* TO DO
In the Rare Exports review, rewrite everything from "Pietari finds out" down to "stand a chance.", with "gingerbread" changed to "peppermint".

In the far north of Arctic Lapland, the bleakness of the Christmas season has again fallen over the rural, dilapidated home of 10-year-old Pietari (Onni Tommila). When he and his friend Juuso (Ilmari Järvenpää) happen upon a secret archaeological dig on a nearby mountaintop, the holiday cheerlessness takes an even deeper dive into foreboding menace.
Pietari finds out that parents and storybooks have been tricking us about the true nature of Christmas' most illustrious icon of jollity when the remains of the real Santa Claus are excavated in a block of ice. This is the original Bad Santa, a malevolent brute who flays and murders naughty children, assisted by a gang of filthy ghouls who do his bidding (and have a debilitating weakness for gingerbread). Scampering through the frozen wasteland, the elves are creepy enough, but Santa is truly demonic. Though we get only a glimpse of two enormous horns protruding from the creature's defrosting tomb, it's clear that even nice children don't stand a chance.
"Rare Exports" is surprisingly languorous, allowing plenty of room for moody apprehension as the camera prowls around its remote surroundings with a minimum of cheap thrills. Sullen little Pietari mopes in the tracks of inept grown-ups who bungle about in fear and desperation until he finally unleashes an inner valor with a whimsical nod to the archetypal hero's journey. In a rally of wisdom and courage, his turnabout of boyhood triumph is spot on in bringing about a jubilantly perverse Christmas miracle.

* SOURCE MATERIAL
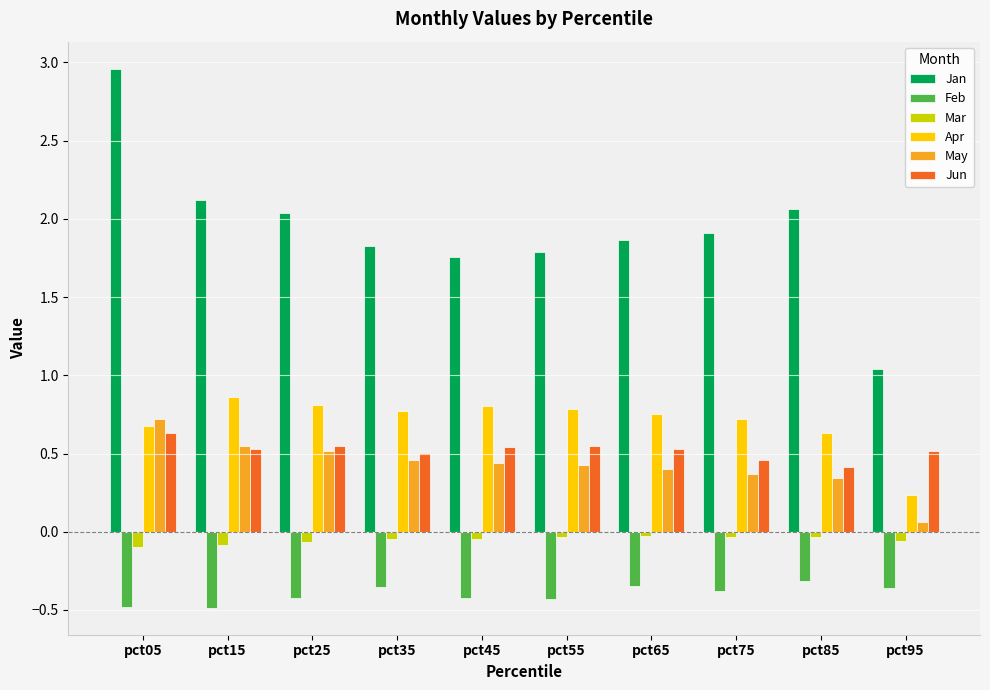

True or false: Apr has a value of 0.2 at pct75.

False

* ANSWER TO THIS TASK
Pietari finds out that parents and storybooks have been tricking us about the true nature of Christmas' most illustrious icon of jollity when the remains of the real Santa Claus are excavated in a block of ice. This is the original Bad Santa, a malevolent brute who flays and murders naughty children, assisted by a gang of filthy ghouls who do his bidding (and have a debilitating weakness for peppermint). Scampering through the frozen wasteland, the elves are creepy enough, but Santa is truly demonic. Though we get only a glimpse of two enormous horns protruding from the creature's defrosting tomb, it's clear that even nice children don't stand a chance.